┌─ RECORDS FOR THE EXERCISE
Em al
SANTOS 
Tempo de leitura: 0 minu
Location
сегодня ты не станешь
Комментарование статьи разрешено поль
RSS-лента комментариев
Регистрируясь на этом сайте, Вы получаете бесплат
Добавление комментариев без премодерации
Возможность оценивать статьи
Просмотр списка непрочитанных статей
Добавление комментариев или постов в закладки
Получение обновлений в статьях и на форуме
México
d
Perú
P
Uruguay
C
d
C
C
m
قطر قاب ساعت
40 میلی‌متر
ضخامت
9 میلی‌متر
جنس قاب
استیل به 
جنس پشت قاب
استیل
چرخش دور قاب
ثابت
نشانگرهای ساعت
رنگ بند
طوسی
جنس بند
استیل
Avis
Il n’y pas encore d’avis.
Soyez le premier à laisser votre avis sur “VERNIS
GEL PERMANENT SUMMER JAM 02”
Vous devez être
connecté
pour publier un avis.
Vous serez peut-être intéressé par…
└─
┌─ RECORDS FOR THE EXERCISE
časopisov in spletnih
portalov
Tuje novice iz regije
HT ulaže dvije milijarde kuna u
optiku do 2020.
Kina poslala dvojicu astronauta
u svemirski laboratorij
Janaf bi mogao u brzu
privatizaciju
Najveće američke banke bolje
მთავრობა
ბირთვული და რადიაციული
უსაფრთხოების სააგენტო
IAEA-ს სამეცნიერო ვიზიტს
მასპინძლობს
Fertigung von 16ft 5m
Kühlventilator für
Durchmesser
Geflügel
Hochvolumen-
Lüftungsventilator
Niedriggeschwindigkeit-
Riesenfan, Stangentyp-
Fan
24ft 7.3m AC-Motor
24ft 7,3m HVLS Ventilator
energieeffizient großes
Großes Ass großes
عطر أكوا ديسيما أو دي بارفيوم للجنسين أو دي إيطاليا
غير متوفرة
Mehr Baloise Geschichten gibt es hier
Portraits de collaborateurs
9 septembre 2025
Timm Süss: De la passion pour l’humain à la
└─
REQUIRED ACTION: Find every line above that contains the word "Добавление", and return each one.

WRITTEN REPLY:
Добавление комментариев без премодерации
Добавление комментариев или постов в закладки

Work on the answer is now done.